Bikini, l’anatomie atomique (Exercice d’indépendance, épisode 3)

17 juin 2015Evelyne Papillon

Dans une perspective de me gâter un peu, j’ai entrepris d’aller me magasiner un bikini. Ce n’est pas banal, comme recherche, cela comporte un apprivoisement de son corps. L’exposer au grand jour en assumant son âge, son poids, ses formes n’est pas de tout repos. Il faut faire avec le reflet pas toujours flatteur que le miroir nous renvoie.

Le sport n’étant pas mon dada, je sais bien que mon corps en pâtit chaque année davantage. Je n’ai pas le maintien d’une ballerine, ni le ventre qu’on montre dans les pubs d’exerciseurs. Et encore, je n’ai pas eu d’enfants comme plusieurs de mes amies. Je n’ai pas subi la descente inexorable de la poitrine, ni les vergetures de certaines grandes combattantes qui ont survécu à l’héroïque don de la vie. Je ne suis qu’une sale enfant gâtée qui a le privilège de se trouver des petits défauts en étant des plus ordinaires.

Bikini, c’est le nom d’un atoll où en 1946 des gens firent des essais d’armes atomiques. Pour ma part, les essais dans les cabines des magasins ont toujours l’effet d’une bombe sur mon estime personnelle: ils la pulvérisent plus souvent qu’à leur tour. Les deux pièces cachent pour mieux montrer. On a peur de les porter, puis de les perdre dans l’eau, humiliation supplémentaire. Il faut vivre avec désinvolture une semi-nudité et s’assurer que le haut comme le bas sont bien attachés (les plus prévoyantes passeront une couture). Puis il faut faire semblant de profiter de la plage, alors que la crème solaire mal choisie à la noix de coco (elle sentait si bon) attire les bestioles les plus variées. J’ai appris dernièrement que les moustiques peuvent survivre, pour les plus résistants, à l’été d’avant. Pire encore, si le printemps a été tardif, ce sur quoi nous ne nous obstinerons pas pour cette année, la génération printanière peut éclore en chœur avec celle de l’été. Le bikini n’est-il pas le paradis de tout insecte piqueur? Mais je m’égare.

Ce qu’il y a de bien avec le pari que j’ai pris avec moi-même, c’est que comme je ne chercherai pas à rencontrer l’âme sœur pendant une année entière, je peux arrêter d’essayer de plaire. C’est vrai, je peux porter un bikini dans lequel je me sens belle, point. N’empêche, les motifs sont désespérants. Il ne faut pas s’imaginer qu’il y aura les nénuphars de Monet, choix pourtant tout aquatique s’il en est un.
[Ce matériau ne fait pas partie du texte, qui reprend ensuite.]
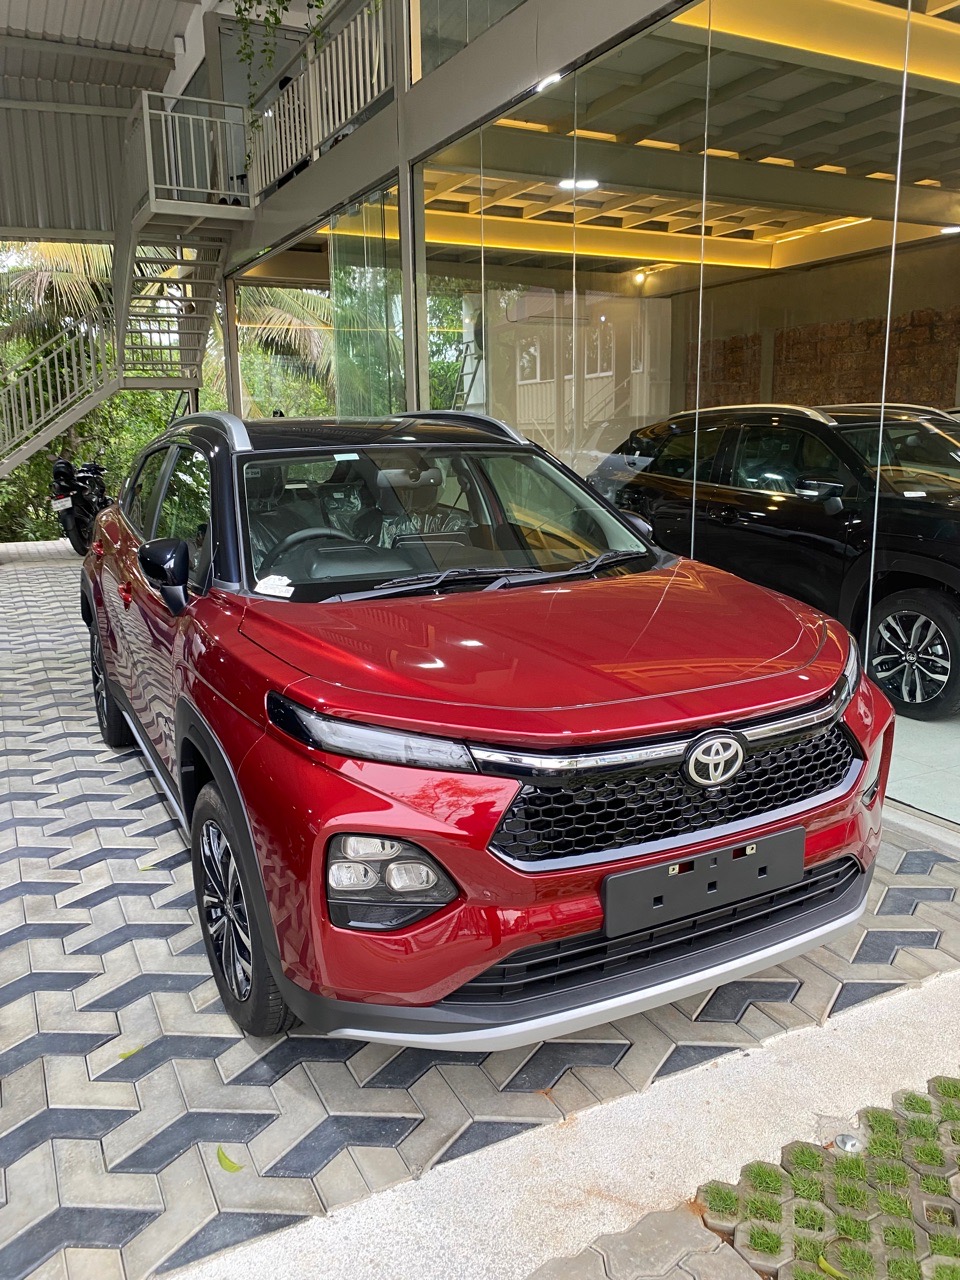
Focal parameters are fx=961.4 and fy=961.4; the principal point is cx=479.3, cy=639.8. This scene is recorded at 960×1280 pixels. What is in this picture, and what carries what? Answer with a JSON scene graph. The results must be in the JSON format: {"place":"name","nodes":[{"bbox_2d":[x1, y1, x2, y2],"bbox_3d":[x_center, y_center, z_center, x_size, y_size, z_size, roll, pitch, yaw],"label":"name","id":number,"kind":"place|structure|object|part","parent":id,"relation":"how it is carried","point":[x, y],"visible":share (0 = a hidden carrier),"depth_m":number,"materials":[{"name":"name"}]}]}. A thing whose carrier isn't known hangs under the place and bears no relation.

Non, on doit se contenter de simili-hibiscus moches, de léopard mauve ou de fluo qui donne mal aux rétines.

Généralement, je vis bien avec mes petits seins, mais les bourrures multiples dans les tailles qui me vont me questionnent. Est-ce une abomination de ne pas avoir la poitrine d’une Marilyn? J’en ai déjà parlé par rapport à la danse, je ne suis pas coordonnée. Les parties de mon corps ne le sont pas non plus, le haut s’acharnant à être petit, alors que le bas est moyen. J’aurais fait un tabac chez les peintres de la Renaissance, je me dis que je suis une beauté anachronique.

Je recherche un modèle ni provocant, ni plate parce qu’au fond, je voudrais un peu qu’on me remarque, mais pas trop. Je m’étonne que mon bas de bikini soit qualifié de large dans un grand magasin. Ça signifie que toutes celles au-delà de cette taille ne peuvent s’y habiller. Je les imagine sortir déprimées de plusieurs boutiques. Toutes les tailles existent, et le fait que cet établissement n’en tienne pas compte frôle la discrimination.

J’aimerais être un gars parce que la mode change moins rapidement pour eux. Parce qu’ils se contentent de deux principaux choix: moulant ou pas. Pour nous, tout doit toujours être ajusté parfaitement. Même sans homme autour, au fond, il est préférable de bien paraître. Le regard des femmes et leurs petits commentaires sont parfois bien cruels. La dernière fois que j’ai mangé un brownie, on m’a dit: «Toi, tu peux te le permettre». J’aimerais qu’on se le permette toutes et sans regrets après. Vivre, ce n’est pas calculer et minceur n’égale pas beauté. Si on lâchait un peu cette obsession?

J’essaie un maillot bleu marin, sport. Je ne sais pas ce que j’imaginais au sujet des bikinis, mais ça m’a épuisée, j’ai envie d’en finir au plus vite avec ce magasinage. Dans ce maillot, je serai bien, libre de mes mouvements, et la liberté, pour moi, c’est vraiment le plus important.